**TASK DIRECTIONS:** In your answer, repeat each line of the data exactly.

___ MATERIAL PROVIDED ___

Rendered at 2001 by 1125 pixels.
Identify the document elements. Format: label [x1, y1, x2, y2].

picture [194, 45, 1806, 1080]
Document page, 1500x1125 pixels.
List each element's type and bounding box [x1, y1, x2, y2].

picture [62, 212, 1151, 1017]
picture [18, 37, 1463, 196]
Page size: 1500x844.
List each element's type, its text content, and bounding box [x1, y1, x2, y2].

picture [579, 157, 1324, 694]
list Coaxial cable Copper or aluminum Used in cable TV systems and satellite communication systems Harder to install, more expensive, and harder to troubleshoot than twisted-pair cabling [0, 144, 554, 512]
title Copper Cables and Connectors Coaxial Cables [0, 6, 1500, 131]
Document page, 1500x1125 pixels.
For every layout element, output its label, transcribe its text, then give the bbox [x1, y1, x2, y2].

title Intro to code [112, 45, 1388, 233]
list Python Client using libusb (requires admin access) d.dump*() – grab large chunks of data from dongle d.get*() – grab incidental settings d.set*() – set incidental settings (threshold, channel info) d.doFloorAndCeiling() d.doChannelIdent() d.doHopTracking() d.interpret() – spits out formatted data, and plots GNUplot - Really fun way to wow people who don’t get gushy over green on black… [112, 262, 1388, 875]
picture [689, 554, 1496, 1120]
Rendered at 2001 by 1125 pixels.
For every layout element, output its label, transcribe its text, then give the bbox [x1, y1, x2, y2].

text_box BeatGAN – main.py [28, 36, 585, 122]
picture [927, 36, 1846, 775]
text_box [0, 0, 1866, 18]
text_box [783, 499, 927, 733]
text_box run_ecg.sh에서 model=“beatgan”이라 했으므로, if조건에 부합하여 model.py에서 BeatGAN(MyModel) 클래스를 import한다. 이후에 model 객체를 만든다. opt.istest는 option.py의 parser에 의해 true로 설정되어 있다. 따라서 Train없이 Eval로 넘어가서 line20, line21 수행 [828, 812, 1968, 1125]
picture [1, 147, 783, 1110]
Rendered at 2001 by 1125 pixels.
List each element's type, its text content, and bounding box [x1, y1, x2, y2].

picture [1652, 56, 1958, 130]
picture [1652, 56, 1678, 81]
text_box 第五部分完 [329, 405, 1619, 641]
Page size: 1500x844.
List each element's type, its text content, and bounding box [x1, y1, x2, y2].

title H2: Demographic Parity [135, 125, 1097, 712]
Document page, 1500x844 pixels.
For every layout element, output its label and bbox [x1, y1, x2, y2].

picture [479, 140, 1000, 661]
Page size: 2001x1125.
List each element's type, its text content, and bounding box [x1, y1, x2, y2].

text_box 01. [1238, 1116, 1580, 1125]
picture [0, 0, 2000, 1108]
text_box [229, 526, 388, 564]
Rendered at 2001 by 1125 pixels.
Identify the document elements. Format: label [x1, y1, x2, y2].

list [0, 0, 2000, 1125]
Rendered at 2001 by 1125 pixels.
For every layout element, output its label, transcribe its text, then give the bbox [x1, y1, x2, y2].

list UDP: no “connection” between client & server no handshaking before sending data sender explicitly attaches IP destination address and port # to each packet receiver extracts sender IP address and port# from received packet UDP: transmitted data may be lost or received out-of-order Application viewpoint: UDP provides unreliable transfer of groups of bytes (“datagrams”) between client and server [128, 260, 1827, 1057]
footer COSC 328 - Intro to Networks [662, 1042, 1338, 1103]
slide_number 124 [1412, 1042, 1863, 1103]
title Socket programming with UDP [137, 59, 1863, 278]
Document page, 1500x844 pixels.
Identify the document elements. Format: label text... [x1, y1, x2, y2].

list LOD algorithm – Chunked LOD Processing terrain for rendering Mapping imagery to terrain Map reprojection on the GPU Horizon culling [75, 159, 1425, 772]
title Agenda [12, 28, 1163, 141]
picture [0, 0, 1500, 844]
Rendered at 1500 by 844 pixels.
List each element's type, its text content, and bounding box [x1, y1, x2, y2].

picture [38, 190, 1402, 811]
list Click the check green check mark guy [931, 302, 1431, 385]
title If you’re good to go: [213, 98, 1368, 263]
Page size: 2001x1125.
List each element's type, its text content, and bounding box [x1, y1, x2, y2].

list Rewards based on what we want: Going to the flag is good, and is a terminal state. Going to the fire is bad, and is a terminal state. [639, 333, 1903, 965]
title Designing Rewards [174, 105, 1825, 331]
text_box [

___

**ANSWER BELOW:**
Rendered at 2001 by 1125 pixels.
Identify the document elements. Format: label [x1, y1, x2, y2].

picture [194, 45, 1806, 1080]
Document page, 1500x1125 pixels.
List each element's type and bounding box [x1, y1, x2, y2].

picture [62, 212, 1151, 1017]
picture [18, 37, 1463, 196]
Page size: 1500x844.
List each element's type, its text content, and bounding box [x1, y1, x2, y2].

picture [579, 157, 1324, 694]
list Coaxial cable Copper or aluminum Used in cable TV systems and satellite communication systems Harder to install, more expensive, and harder to troubleshoot than twisted-pair cabling [0, 144, 554, 512]
title Copper Cables and Connectors Coaxial Cables [0, 6, 1500, 131]
Document page, 1500x1125 pixels.
For every layout element, output its label, transcribe its text, then give the bbox [x1, y1, x2, y2].

title Intro to code [112, 45, 1388, 233]
list Python Client using libusb (requires admin access) d.dump*() – grab large chunks of data from dongle d.get*() – grab incidental settings d.set*() – set incidental settings (threshold, channel info) d.doFloorAndCeiling() d.doChannelIdent() d.doHopTracking() d.interpret() – spits out formatted data, and plots GNUplot - Really fun way to wow people who don’t get gushy over green on black… [112, 262, 1388, 875]
picture [689, 554, 1496, 1120]
Rendered at 2001 by 1125 pixels.
For every layout element, output its label, transcribe its text, then give the bbox [x1, y1, x2, y2].

text_box BeatGAN – main.py [28, 36, 585, 122]
picture [927, 36, 1846, 775]
text_box [0, 0, 1866, 18]
text_box [783, 499, 927, 733]
text_box run_ecg.sh에서 model=“beatgan”이라 했으므로, if조건에 부합하여 model.py에서 BeatGAN(MyModel) 클래스를 import한다. 이후에 model 객체를 만든다. opt.istest는 option.py의 parser에 의해 true로 설정되어 있다. 따라서 Train없이 Eval로 넘어가서 line20, line21 수행 [828, 812, 1968, 1125]
picture [1, 147, 783, 1110]
Rendered at 2001 by 1125 pixels.
List each element's type, its text content, and bounding box [x1, y1, x2, y2].

picture [1652, 56, 1958, 130]
picture [1652, 56, 1678, 81]
text_box 第五部分完 [329, 405, 1619, 641]
Page size: 1500x844.
List each element's type, its text content, and bounding box [x1, y1, x2, y2].

title H2: Demographic Parity [135, 125, 1097, 712]
Document page, 1500x844 pixels.
For every layout element, output its label and bbox [x1, y1, x2, y2].

picture [479, 140, 1000, 661]
Page size: 2001x1125.
List each element's type, its text content, and bounding box [x1, y1, x2, y2].

text_box 01. [1238, 1116, 1580, 1125]
picture [0, 0, 2000, 1108]
text_box [229, 526, 388, 564]
Rendered at 2001 by 1125 pixels.
Identify the document elements. Format: label [x1, y1, x2, y2].

list [0, 0, 2000, 1125]
Rendered at 2001 by 1125 pixels.
For every layout element, output its label, transcribe its text, then give the bbox [x1, y1, x2, y2].

list UDP: no “connection” between client & server no handshaking before sending data sender explicitly attaches IP destination address and port # to each packet receiver extracts sender IP address and port# from received packet UDP: transmitted data may be lost or received out-of-order Application viewpoint: UDP provides unreliable transfer of groups of bytes (“datagrams”) between client and server [128, 260, 1827, 1057]
footer COSC 328 - Intro to Networks [662, 1042, 1338, 1103]
slide_number 124 [1412, 1042, 1863, 1103]
title Socket programming with UDP [137, 59, 1863, 278]
Document page, 1500x844 pixels.
Identify the document elements. Format: label text... [x1, y1, x2, y2].

list LOD algorithm – Chunked LOD Processing terrain for rendering Mapping imagery to terrain Map reprojection on the GPU Horizon culling [75, 159, 1425, 772]
title Agenda [12, 28, 1163, 141]
picture [0, 0, 1500, 844]
Rendered at 1500 by 844 pixels.
List each element's type, its text content, and bounding box [x1, y1, x2, y2].

picture [38, 190, 1402, 811]
list Click the check green check mark guy [931, 302, 1431, 385]
title If you’re good to go: [213, 98, 1368, 263]
Page size: 2001x1125.
List each element's type, its text content, and bounding box [x1, y1, x2, y2].

list Rewards based on what we want: Going to the flag is good, and is a terminal state. Going to the fire is bad, and is a terminal state. [639, 333, 1903, 965]
title Designing Rewards [174, 105, 1825, 331]
text_box [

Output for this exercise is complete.